[Material supplied Boundary: Start]

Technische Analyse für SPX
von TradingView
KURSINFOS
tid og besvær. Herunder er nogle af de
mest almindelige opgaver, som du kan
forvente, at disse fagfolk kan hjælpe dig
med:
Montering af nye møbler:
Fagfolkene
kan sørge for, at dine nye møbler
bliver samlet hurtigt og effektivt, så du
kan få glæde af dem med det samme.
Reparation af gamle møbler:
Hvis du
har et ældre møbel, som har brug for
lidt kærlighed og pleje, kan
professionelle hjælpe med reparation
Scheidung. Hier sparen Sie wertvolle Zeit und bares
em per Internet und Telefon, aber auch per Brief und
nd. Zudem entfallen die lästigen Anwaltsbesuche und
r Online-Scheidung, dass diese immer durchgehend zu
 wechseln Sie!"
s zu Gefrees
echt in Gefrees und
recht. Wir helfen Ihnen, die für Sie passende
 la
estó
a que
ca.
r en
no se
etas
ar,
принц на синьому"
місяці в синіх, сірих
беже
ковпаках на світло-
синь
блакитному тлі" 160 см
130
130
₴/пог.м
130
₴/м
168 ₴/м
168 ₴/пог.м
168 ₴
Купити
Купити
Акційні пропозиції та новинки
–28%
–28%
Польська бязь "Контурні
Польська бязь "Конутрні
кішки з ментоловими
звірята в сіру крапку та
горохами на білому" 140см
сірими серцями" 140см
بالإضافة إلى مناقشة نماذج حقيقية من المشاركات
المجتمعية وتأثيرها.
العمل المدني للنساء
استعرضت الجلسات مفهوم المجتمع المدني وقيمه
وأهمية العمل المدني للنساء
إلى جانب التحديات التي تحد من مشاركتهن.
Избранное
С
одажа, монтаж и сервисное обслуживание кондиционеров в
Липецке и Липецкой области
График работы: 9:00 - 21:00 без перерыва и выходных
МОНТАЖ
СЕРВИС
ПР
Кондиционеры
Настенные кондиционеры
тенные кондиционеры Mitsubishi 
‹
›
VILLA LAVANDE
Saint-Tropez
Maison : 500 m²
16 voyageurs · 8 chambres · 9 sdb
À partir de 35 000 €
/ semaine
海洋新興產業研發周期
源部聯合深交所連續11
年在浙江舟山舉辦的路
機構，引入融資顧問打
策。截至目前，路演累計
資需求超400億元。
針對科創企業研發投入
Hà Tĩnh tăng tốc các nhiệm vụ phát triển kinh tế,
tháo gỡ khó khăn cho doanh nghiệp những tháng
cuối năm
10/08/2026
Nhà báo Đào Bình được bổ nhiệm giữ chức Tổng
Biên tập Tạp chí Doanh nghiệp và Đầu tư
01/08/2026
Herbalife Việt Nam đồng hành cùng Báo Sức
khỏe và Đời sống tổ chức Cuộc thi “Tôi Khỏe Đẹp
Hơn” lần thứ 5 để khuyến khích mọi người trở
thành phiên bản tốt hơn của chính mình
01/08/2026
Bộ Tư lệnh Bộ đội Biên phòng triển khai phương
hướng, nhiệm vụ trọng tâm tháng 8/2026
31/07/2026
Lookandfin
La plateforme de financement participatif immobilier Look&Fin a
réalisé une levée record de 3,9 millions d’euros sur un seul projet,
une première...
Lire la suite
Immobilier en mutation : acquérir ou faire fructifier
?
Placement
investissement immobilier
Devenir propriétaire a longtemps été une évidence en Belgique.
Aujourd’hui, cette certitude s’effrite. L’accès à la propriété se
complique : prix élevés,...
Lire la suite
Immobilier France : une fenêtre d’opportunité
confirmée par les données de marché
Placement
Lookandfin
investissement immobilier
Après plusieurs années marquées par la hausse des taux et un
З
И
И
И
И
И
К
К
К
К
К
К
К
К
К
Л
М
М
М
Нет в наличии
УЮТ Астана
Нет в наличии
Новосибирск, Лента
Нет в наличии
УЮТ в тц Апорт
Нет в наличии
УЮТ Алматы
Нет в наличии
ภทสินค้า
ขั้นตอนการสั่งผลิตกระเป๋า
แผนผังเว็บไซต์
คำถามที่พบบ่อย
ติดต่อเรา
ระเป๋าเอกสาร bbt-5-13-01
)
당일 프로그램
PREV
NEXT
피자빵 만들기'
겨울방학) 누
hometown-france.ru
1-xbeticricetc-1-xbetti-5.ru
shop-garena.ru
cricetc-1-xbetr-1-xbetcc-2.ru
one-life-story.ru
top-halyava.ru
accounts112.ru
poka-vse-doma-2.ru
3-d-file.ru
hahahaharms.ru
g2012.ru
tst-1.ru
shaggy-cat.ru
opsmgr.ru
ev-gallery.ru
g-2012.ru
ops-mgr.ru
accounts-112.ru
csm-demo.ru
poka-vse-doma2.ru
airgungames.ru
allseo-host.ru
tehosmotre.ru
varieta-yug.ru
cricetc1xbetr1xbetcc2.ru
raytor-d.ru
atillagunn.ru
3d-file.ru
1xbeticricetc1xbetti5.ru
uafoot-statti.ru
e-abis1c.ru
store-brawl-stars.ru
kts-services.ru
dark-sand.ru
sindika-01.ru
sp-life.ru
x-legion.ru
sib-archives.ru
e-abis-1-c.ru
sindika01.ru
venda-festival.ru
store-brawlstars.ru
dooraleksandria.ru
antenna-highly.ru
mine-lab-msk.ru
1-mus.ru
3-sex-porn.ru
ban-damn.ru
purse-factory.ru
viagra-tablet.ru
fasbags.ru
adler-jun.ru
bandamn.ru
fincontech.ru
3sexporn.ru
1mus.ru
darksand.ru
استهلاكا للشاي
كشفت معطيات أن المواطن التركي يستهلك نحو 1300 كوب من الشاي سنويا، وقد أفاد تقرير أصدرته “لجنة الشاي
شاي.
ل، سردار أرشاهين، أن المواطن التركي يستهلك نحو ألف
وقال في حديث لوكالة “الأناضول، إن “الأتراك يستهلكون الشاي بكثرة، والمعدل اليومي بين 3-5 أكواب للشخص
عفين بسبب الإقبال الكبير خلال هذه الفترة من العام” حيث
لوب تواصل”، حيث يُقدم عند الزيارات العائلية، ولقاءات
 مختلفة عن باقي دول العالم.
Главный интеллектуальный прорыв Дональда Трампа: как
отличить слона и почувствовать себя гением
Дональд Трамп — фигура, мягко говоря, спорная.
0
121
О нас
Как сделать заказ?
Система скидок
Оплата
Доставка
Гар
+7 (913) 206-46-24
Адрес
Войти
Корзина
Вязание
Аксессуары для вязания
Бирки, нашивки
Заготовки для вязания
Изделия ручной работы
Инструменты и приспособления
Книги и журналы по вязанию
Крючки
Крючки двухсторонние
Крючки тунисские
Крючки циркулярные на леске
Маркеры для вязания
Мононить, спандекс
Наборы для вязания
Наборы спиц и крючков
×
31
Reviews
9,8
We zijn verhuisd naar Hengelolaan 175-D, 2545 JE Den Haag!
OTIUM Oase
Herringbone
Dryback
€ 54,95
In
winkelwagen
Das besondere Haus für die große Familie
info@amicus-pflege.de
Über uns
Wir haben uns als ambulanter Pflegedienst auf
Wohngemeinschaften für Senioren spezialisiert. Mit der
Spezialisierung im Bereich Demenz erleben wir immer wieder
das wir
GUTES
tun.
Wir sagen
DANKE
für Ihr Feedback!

[Material supplied Boundary: End]

* Brief *
Extract all of the text in the data above, reproducing every line verbatim and in its original order.

* Completed task *
Technische Analyse für SPX
von TradingView
KURSINFOS
tid og besvær. Herunder er nogle af de
mest almindelige opgaver, som du kan
forvente, at disse fagfolk kan hjælpe dig
med:
Montering af nye møbler:
Fagfolkene
kan sørge for, at dine nye møbler
bliver samlet hurtigt og effektivt, så du
kan få glæde af dem med det samme.
Reparation af gamle møbler:
Hvis du
har et ældre møbel, som har brug for
lidt kærlighed og pleje, kan
professionelle hjælpe med reparation
Scheidung. Hier sparen Sie wertvolle Zeit und bares
em per Internet und Telefon, aber auch per Brief und
nd. Zudem entfallen die lästigen Anwaltsbesuche und
r Online-Scheidung, dass diese immer durchgehend zu
 wechseln Sie!"
s zu Gefrees
echt in Gefrees und
recht. Wir helfen Ihnen, die für Sie passende
 la
estó
a que
ca.
r en
no se
etas
ar,
принц на синьому"
місяці в синіх, сірих
беже
ковпаках на світло-
синь
блакитному тлі" 160 см
130
130
₴/пог.м
130
₴/м
168 ₴/м
168 ₴/пог.м
168 ₴
Купити
Купити
Акційні пропозиції та новинки
–28%
–28%
Польська бязь "Контурні
Польська бязь "Конутрні
кішки з ментоловими
звірята в сіру крапку та
горохами на білому" 140см
сірими серцями" 140см
بالإضافة إلى مناقشة نماذج حقيقية من المشاركات
المجتمعية وتأثيرها.
العمل المدني للنساء
استعرضت الجلسات مفهوم المجتمع المدني وقيمه
وأهمية العمل المدني للنساء
إلى جانب التحديات التي تحد من مشاركتهن.
Избранное
С
одажа, монтаж и сервисное обслуживание кондиционеров в
Липецке и Липецкой области
График работы: 9:00 - 21:00 без перерыва и выходных
МОНТАЖ
СЕРВИС
ПР
Кондиционеры
Настенные кондиционеры
тенные кондиционеры Mitsubishi 
‹
›
VILLA LAVANDE
Saint-Tropez
Maison : 500 m²
16 voyageurs · 8 chambres · 9 sdb
À partir de 35 000 €
/ semaine
海洋新興產業研發周期
源部聯合深交所連續11
年在浙江舟山舉辦的路
機構，引入融資顧問打
策。截至目前，路演累計
資需求超400億元。
針對科創企業研發投入
Hà Tĩnh tăng tốc các nhiệm vụ phát triển kinh tế,
tháo gỡ khó khăn cho doanh nghiệp những tháng
cuối năm
10/08/2026
Nhà báo Đào Bình được bổ nhiệm giữ chức Tổng
Biên tập Tạp chí Doanh nghiệp và Đầu tư
01/08/2026
Herbalife Việt Nam đồng hành cùng Báo Sức
khỏe và Đời sống tổ chức Cuộc thi “Tôi Khỏe Đẹp
Hơn” lần thứ 5 để khuyến khích mọi người trở
thành phiên bản tốt hơn của chính mình
01/08/2026
Bộ Tư lệnh Bộ đội Biên phòng triển khai phương
hướng, nhiệm vụ trọng tâm tháng 8/2026
31/07/2026
Lookandfin
La plateforme de financement participatif immobilier Look&Fin a
réalisé une levée record de 3,9 millions d’euros sur un seul projet,
une première...
Lire la suite
Immobilier en mutation : acquérir ou faire fructifier
?
Placement
investissement immobilier
Devenir propriétaire a longtemps été une évidence en Belgique.
Aujourd’hui, cette certitude s’effrite. L’accès à la propriété se
complique : prix élevés,...
Lire la suite
Immobilier France : une fenêtre d’opportunité
confirmée par les données de marché
Placement
Lookandfin
investissement immobilier
Après plusieurs années marquées par la hausse des taux et un
З
И
И
И
И
И
К
К
К
К
К
К
К
К
К
Л
М
М
М
Нет в наличии
УЮТ Астана
Нет в наличии
Новосибирск, Лента
Нет в наличии
УЮТ в тц Апорт
Нет в наличии
УЮТ Алматы
Нет в наличии
ภทสินค้า
ขั้นตอนการสั่งผลิตกระเป๋า
แผนผังเว็บไซต์
คำถามที่พบบ่อย
ติดต่อเรา
ระเป๋าเอกสาร bbt-5-13-01
)
당일 프로그램
PREV
NEXT
피자빵 만들기'
겨울방학) 누
hometown-france.ru
1-xbeticricetc-1-xbetti-5.ru
shop-garena.ru
cricetc-1-xbetr-1-xbetcc-2.ru
one-life-story.ru
top-halyava.ru
accounts112.ru
poka-vse-doma-2.ru
3-d-file.ru
hahahaharms.ru
g2012.ru
tst-1.ru
shaggy-cat.ru
opsmgr.ru
ev-gallery.ru
g-2012.ru
ops-mgr.ru
accounts-112.ru
csm-demo.ru
poka-vse-doma2.ru
airgungames.ru
allseo-host.ru
tehosmotre.ru
varieta-yug.ru
cricetc1xbetr1xbetcc2.ru
raytor-d.ru
atillagunn.ru
3d-file.ru
1xbeticricetc1xbetti5.ru
uafoot-statti.ru
e-abis1c.ru
store-brawl-stars.ru
kts-services.ru
dark-sand.ru
sindika-01.ru
sp-life.ru
x-legion.ru
sib-archives.ru
e-abis-1-c.ru
sindika01.ru
venda-festival.ru
store-brawlstars.ru
dooraleksandria.ru
antenna-highly.ru
mine-lab-msk.ru
1-mus.ru
3-sex-porn.ru
ban-damn.ru
purse-factory.ru
viagra-tablet.ru
fasbags.ru
adler-jun.ru
bandamn.ru
fincontech.ru
3sexporn.ru
1mus.ru
darksand.ru
استهلاكا للشاي
كشفت معطيات أن المواطن التركي يستهلك نحو 1300 كوب من الشاي سنويا، وقد أفاد تقرير أصدرته “لجنة الشاي
شاي.
ل، سردار أرشاهين، أن المواطن التركي يستهلك نحو ألف
وقال في حديث لوكالة “الأناضول، إن “الأتراك يستهلكون الشاي بكثرة، والمعدل اليومي بين 3-5 أكواب للشخص
عفين بسبب الإقبال الكبير خلال هذه الفترة من العام” حيث
لوب تواصل”، حيث يُقدم عند الزيارات العائلية، ولقاءات
 مختلفة عن باقي دول العالم.
Главный интеллектуальный прорыв Дональда Трампа: как
отличить слона и почувствовать себя гением
Дональд Трамп — фигура, мягко говоря, спорная.
0
121
О нас
Как сделать заказ?
Система скидок
Оплата
Доставка
Гар
+7 (913) 206-46-24
Адрес
Войти
Корзина
Вязание
Аксессуары для вязания
Бирки, нашивки
Заготовки для вязания
Изделия ручной работы
Инструменты и приспособления
Книги и журналы по вязанию
Крючки
Крючки двухсторонние
Крючки тунисские
Крючки циркулярные на леске
Маркеры для вязания
Мононить, спандекс
Наборы для вязания
Наборы спиц и крючков
×
31
Reviews
9,8
We zijn verhuisd naar Hengelolaan 175-D, 2545 JE Den Haag!
OTIUM Oase
Herringbone
Dryback
€ 54,95
In
winkelwagen
Das besondere Haus für die große Familie
info@amicus-pflege.de
Über uns
Wir haben uns als ambulanter Pflegedienst auf
Wohngemeinschaften für Senioren spezialisiert. Mit der
Spezialisierung im Bereich Demenz erleben wir immer wieder
das wir
GUTES
tun.
Wir sagen
DANKE
für Ihr Feedback!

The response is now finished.